Start of ENTRIES SHOWN

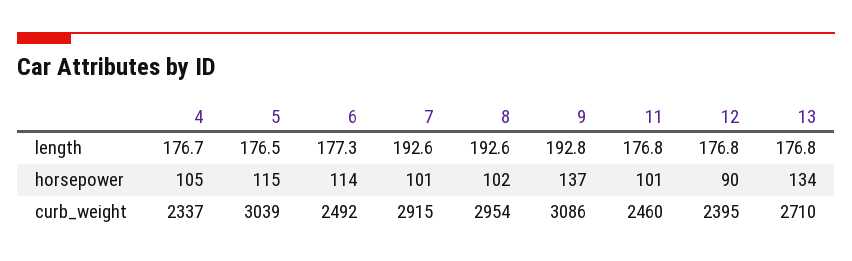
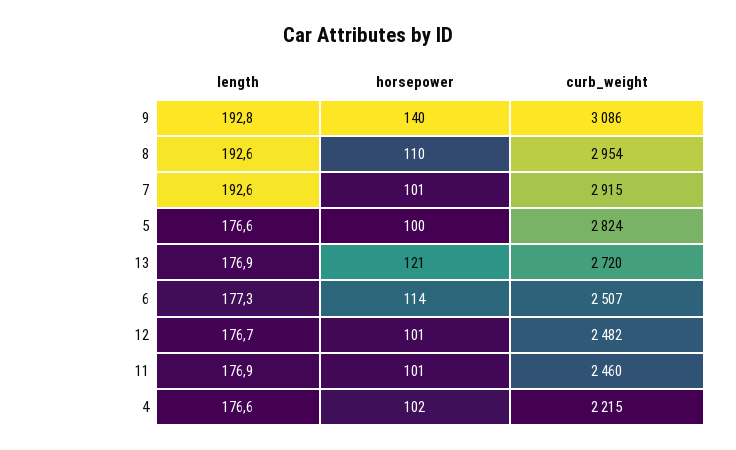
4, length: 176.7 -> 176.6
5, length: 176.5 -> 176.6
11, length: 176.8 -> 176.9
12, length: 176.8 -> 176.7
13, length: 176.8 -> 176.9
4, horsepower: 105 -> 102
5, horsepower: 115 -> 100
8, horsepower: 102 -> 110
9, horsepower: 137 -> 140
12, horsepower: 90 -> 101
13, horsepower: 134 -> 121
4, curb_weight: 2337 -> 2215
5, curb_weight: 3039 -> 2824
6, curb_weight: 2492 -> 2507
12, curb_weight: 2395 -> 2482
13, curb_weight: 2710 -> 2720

End of ENTRIES SHOWN
Start of ENTRIES SHOWN

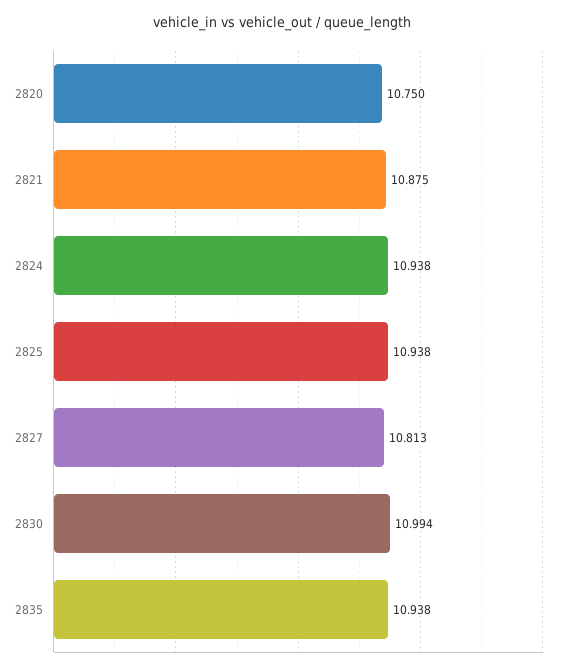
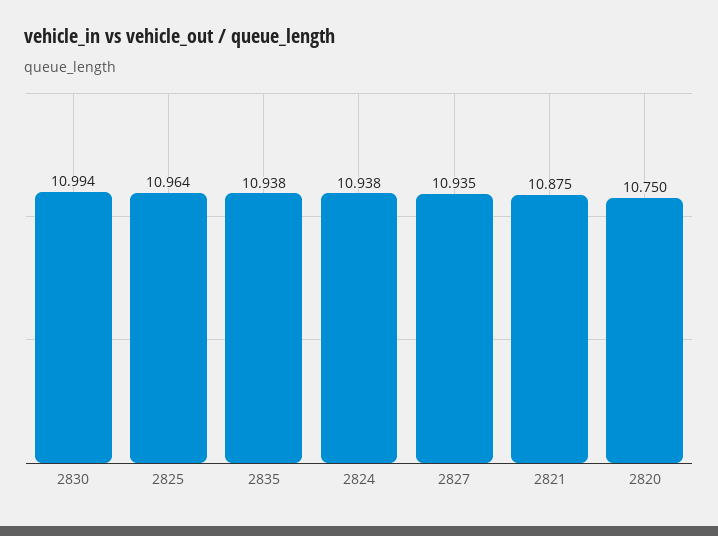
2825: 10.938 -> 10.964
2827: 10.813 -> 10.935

End of ENTRIES SHOWN
Start of ENTRIES SHOWN

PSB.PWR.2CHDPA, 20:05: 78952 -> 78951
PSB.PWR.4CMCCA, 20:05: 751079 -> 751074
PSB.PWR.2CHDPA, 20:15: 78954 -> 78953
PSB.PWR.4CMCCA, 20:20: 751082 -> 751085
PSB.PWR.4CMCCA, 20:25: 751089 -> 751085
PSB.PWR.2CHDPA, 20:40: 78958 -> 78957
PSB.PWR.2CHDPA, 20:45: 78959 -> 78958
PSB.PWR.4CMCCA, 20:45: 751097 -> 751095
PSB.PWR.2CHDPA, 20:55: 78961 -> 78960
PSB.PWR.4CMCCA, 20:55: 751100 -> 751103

End of ENTRIES SHOWN

◆ WHAT THE TASK ASKS: What lines in the material above hold the word "length"? Pull them out.

◆ COMPLETED EXERCISE:
4, length: 176.7 -> 176.6
5, length: 176.5 -> 176.6
11, length: 176.8 -> 176.9
12, length: 176.8 -> 176.7
13, length: 176.8 -> 176.9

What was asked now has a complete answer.